Passado o pior momento do ano para a economia brasileira, quando o Produto Interno Bruto (PIB) encolheu 0,5% na passagem do segundo para o terceiro trimestre, feito o ajuste sazonal, uma melhora da indústria extrativa e do setor de serviços vai garantir mais dinamismo para a atividade nos últimos três meses de 2013, segundo o Instituto Brasileiro de Economia da Fundação Getulio Vargas (Ibre-FGV), embora a tendência para os investimentos ainda seja de fraqueza.
Na edição de dezembro do Boletim Macro, a ser divulgada hoje pelo Ibre, a economista Silvia Matos afirma que o resultado do PIB do terceiro trimestre ficou levemente abaixo de sua projeção, mas os primeiros indicadores referentes aos três meses seguintes apontam para expansão de 0,8% da atividade no período. Com essa variação, Silvia estima que o PIB vai crescer 2,4% em 2013. "Esse último trimestre tem tudo para não ser uma repetição do que vimos no terceiro", diz a coordenadora do boletim.
Em primeiro lugar, ela destaca que a continuidade da recuperação do setor extrativo, que mostrou desempenho ruim na primeira metade do ano devido à paralisação de plataformas de petróleo, terá impacto positivo sobre o PIB industrial no quarto trimestre. Nos três meses anteriores, esse componente da atividade subiu apenas 0,1%.
Segundo Silvia, esse movimento terá poucos efeitos sobre a produção industrial no período, que deve seguir em ritmo ainda lento, já que o peso da parte extrativa nessa pesquisa é menor. No sistema de contas nacionais, no entanto, essa participação é bem mais relevante e, para a pesquisadora, deve levar a uma alta de 0,7% da atividade entre outubro e dezembro.
No caso dos serviços, a economista observa que, no terceiro trimestre, a média de crescimento de seis dos sete ramos que compõem essa atividade em relação ao mesmo período de 2012 foi de 2,7%, enquanto o segmento "outros serviços" avançou menos de 2%, comportamento que considerou atípico. Na comparação trimestral com ajuste, esses serviços recuaram 0,4%, contra aumento de 0,1% na média geral.
"A PMS [Pesquisa Mensal de Serviços, do IBGE] já mostrava os serviços mais fracos no terceiro trimestre, mas isso foi concentrado em um setor", nota Silvia. Como, nos três meses encerrados em dezembro, a parte de "outros serviços" deve voltar ao campo positivo, a coordenadora do boletim projeta que o PIB de serviços vai ganhar fôlego, ainda que, no longo prazo o setor esteja em processo de desaceleração.
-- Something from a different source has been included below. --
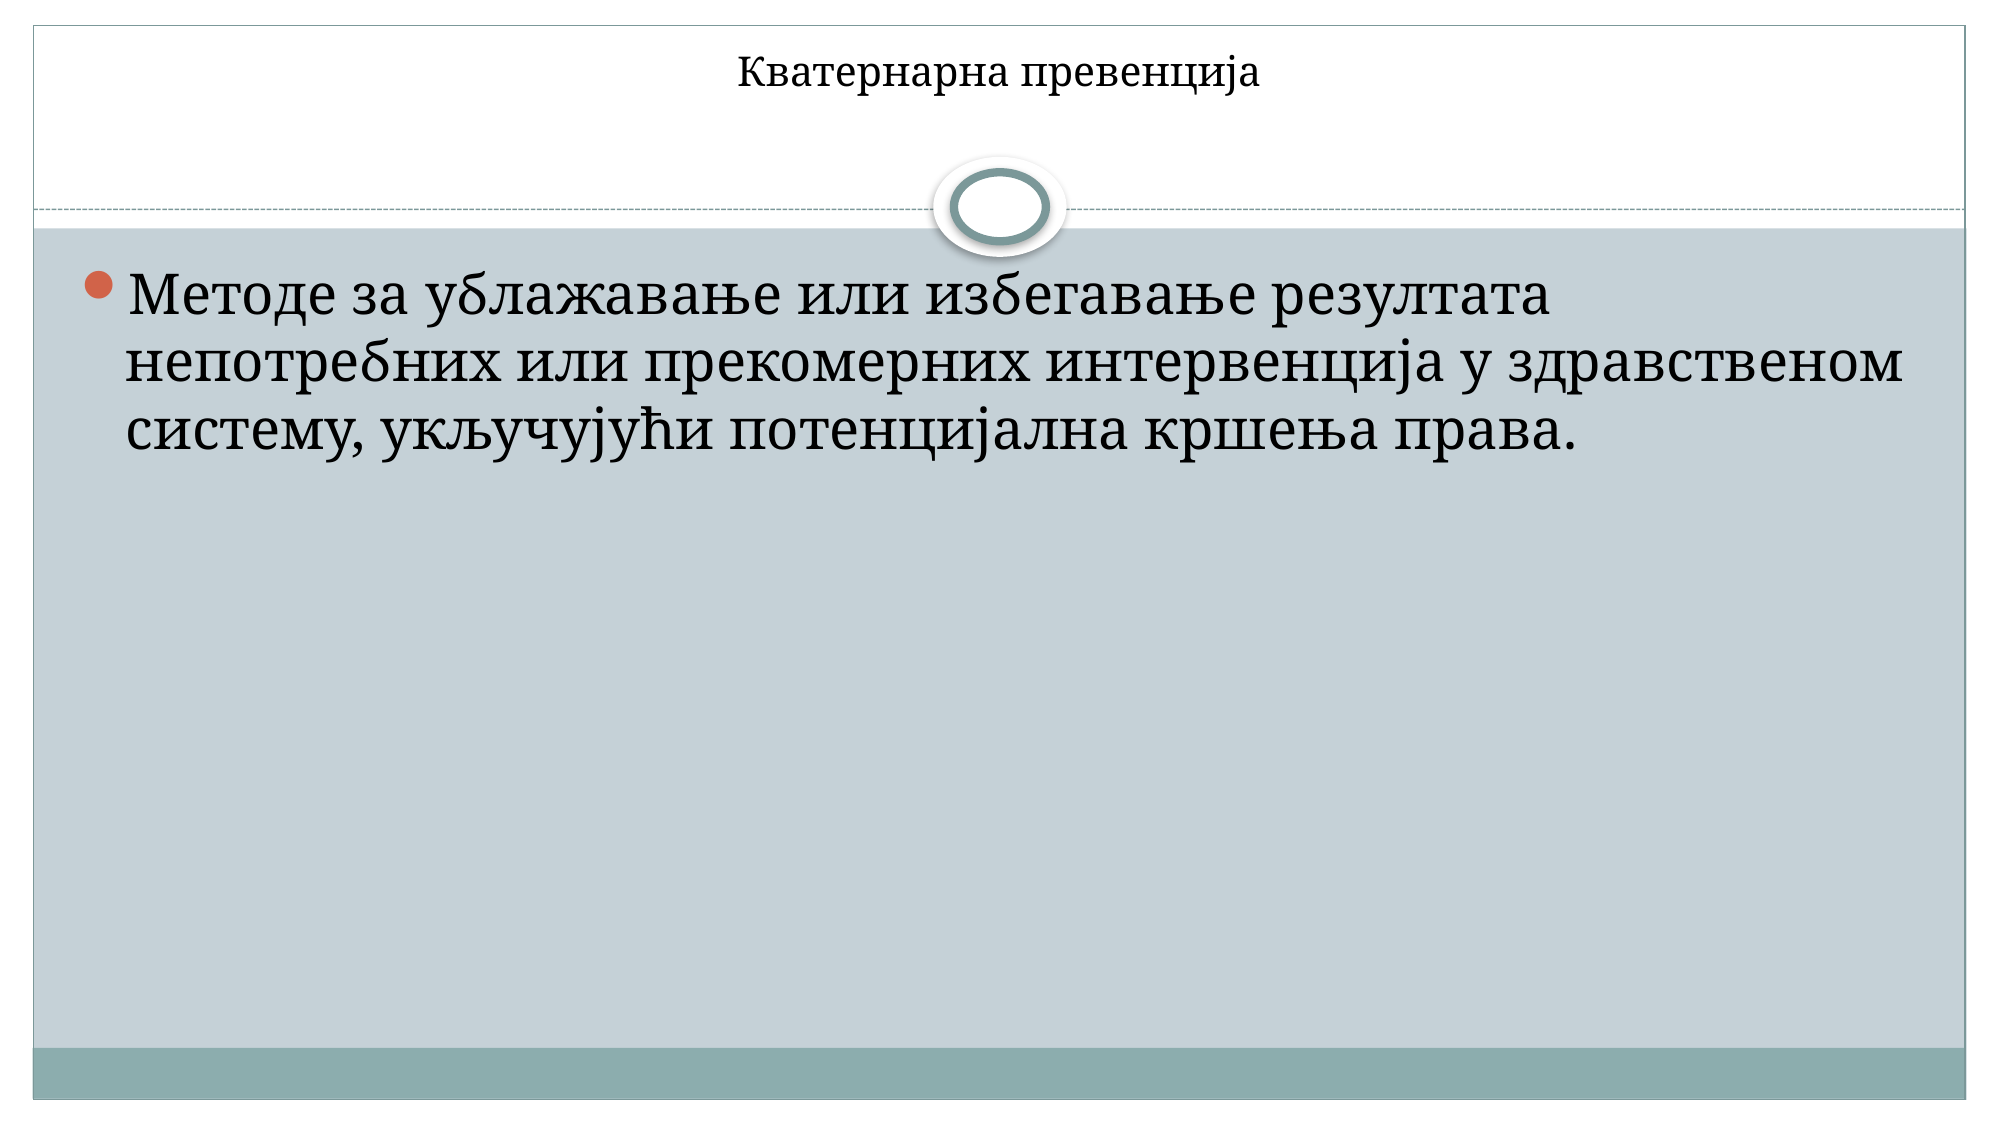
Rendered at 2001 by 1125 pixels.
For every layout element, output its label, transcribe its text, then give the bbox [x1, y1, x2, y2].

Silvia ainda não fechou suas estimativas para o PIB pela ótica da demanda, mas comenta que o consumo das famílias não "reflete 100%" da Pesquisa Mensal do Comércio (PMC), do IBGE, que mostrou bons resultados para as vendas do varejo na abertura do quarto trimestre. A expectativa, diz ela, é que a demanda continue contribuindo para o crescimento da economia no fim do ano, mas os juros mais altos e reajustes salariais mais modestos tendem a manter o comércio em ritmo de acomodação.
Para a Formação Bruta de Capital Fixo (FBCF, medida das contas nacionais do que se investe em máquinas e construção civil), que diminuiu 2,2% no três meses terminados em setembro, Silvia avalia que o cenário também não é muito animador. Por ora, ela trabalha com estagnação da FBCF no último trimestre.
Em sua opinião, a mudança na virada do ano das condições do Programa de Sustentação do Investimento (PSI), do BNDES - que financia bens de capital a juros reais negativos - ainda pode antecipar compras de maquinário até dezembro, mas mesmo assim o efeito do estímulo do governo sobre o consumo desses itens será muito menor do que o observado de janeiro a junho.
A economista também menciona a confiança do empresário ainda em patamar baixo, o aumento dos juros e perspectivas de crescimento econômico menor em 2014 como outros fatores que impedem uma retomada mais significativa dos investimentos neste fim de ano. O Ibre-FGV projeta alta de 1,8% para o PIB no ano que vem.